Fast-forward to today. Wilkes has been sentenced to 12 years prison for bribing former Rep. Randy “Duke” Cunningham with cash and hookers. (He’s out on appeal) Foggo was sentenced to more than three years for illegally steering CIA contracts to Wilkes.

At the time, Reps. Jerry Lewis and Tom DeLay were two of the most powerful members of the House of Representatives. Lewis was chairman of the House Appropriations Committee and the House was set to take up its annual appropriations bills.  DeLay, of course, was the majority leader.
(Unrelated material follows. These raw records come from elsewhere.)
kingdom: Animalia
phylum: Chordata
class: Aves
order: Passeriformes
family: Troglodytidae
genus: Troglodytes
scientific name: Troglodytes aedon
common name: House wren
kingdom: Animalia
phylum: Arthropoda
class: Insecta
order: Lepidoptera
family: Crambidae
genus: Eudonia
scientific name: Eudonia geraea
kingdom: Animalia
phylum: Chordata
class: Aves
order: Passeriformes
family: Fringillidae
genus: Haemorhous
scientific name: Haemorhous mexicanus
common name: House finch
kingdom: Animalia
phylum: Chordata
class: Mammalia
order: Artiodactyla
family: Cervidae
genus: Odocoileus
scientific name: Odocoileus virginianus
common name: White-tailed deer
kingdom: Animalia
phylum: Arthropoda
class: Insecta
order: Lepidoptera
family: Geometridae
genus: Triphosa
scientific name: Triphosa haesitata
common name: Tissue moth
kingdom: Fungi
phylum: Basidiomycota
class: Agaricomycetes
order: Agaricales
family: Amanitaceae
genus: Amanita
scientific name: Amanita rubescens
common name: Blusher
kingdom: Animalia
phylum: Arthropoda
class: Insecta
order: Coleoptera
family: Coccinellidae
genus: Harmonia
One year later, Lewis was apparently suffering from memory loss, according to this 2006 story in The New York Times:

In recent months, Mr. Lewis has said that he barely knew Mr. Wilkes and that he did not remember seeing him in nearly a decade. But Mr. Wilkes says their relationship was closer than that. (emphasis added)

Ever since they went on a scuba-diving trip together in 1993, he said, Mr. Lewis had referred to him as his “diving buddy.” They occasionally dined together or met at political functions, Mr. Wilkes said. At a Las Vegas fund-raiser in April 2005, Mr. Wilkes said, Mr. Lewis greeted him as “Brento” and hugged him as Mr. Wilkes surprised the lawmaker with $25,000 in campaign contributions.

As for DeLay, he had flown three times on a jet owned by one Wilkes’ company. Another Wilkes company gave $15,000 to TRMPAC, a political action committee DeLay founded to establish a Republican majority in the Texas legislature. (See my AP story here for more.)

Wilkes and Foggo were regulars at the Capital Grille and shared a well-stocked wine locker there. In 2005, documents show the two old high school buddies dined together at the pricey D.C. steakhouse about once a month.